◆ **Dataset records**:
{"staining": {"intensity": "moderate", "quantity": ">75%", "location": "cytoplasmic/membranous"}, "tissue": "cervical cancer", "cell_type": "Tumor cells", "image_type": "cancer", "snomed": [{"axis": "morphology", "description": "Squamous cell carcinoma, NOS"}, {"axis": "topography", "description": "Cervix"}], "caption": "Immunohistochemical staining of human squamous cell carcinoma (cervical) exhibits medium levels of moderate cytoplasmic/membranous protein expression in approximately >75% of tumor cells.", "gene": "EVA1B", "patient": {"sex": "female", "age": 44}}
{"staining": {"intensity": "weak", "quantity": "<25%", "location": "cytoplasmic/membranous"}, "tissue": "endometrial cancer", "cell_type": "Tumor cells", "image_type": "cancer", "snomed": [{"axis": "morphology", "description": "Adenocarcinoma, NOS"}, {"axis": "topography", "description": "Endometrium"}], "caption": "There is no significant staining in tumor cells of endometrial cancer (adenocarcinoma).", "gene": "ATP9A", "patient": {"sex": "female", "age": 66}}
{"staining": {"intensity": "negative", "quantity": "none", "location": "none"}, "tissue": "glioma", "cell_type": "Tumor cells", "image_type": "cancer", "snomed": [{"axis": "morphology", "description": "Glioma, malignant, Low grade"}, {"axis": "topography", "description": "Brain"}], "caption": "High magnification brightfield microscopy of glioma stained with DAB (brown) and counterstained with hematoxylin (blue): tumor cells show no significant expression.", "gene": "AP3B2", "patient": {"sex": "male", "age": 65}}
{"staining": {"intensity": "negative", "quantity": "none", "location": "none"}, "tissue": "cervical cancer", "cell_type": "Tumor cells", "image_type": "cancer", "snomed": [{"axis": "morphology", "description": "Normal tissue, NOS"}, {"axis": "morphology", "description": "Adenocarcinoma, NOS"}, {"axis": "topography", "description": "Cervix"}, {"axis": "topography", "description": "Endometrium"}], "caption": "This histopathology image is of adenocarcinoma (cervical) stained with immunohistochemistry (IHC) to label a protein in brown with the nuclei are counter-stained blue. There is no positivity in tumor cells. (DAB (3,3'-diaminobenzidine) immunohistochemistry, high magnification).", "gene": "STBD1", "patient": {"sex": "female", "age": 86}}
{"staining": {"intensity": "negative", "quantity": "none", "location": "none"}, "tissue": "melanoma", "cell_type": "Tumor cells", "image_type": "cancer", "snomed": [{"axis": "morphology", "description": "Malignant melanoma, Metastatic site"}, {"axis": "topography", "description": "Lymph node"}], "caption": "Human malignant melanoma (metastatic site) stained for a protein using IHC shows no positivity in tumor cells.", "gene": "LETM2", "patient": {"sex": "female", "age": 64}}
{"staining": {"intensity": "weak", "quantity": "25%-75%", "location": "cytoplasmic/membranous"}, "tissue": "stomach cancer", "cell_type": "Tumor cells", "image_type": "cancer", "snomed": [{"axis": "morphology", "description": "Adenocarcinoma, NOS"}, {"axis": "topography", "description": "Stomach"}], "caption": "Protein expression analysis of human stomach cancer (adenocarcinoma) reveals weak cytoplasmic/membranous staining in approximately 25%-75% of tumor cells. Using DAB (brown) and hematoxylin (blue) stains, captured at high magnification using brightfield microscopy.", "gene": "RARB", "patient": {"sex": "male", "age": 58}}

◆ **Problem to work on**: Starting at the line that contains "malignant melanoma (metastatic", copy each line through the last line of the listing, and copy nothing else.

◆ **Written solution**:
{"staining": {"intensity": "negative", "quantity": "none", "location": "none"}, "tissue": "melanoma", "cell_type": "Tumor cells", "image_type": "cancer", "snomed": [{"axis": "morphology", "description": "Malignant melanoma, Metastatic site"}, {"axis": "topography", "description": "Lymph node"}], "caption": "Human malignant melanoma (metastatic site) stained for a protein using IHC shows no positivity in tumor cells.", "gene": "LETM2", "patient": {"sex": "female", "age": 64}}
{"staining": {"intensity": "weak", "quantity": "25%-75%", "location": "cytoplasmic/membranous"}, "tissue": "stomach cancer", "cell_type": "Tumor cells", "image_type": "cancer", "snomed": [{"axis": "morphology", "description": "Adenocarcinoma, NOS"}, {"axis": "topography", "description": "Stomach"}], "caption": "Protein expression analysis of human stomach cancer (adenocarcinoma) reveals weak cytoplasmic/membranous staining in approximately 25%-75% of tumor cells. Using DAB (brown) and hematoxylin (blue) stains, captured at high magnification using brightfield microscopy.", "gene": "RARB", "patient": {"sex": "male", "age": 58}}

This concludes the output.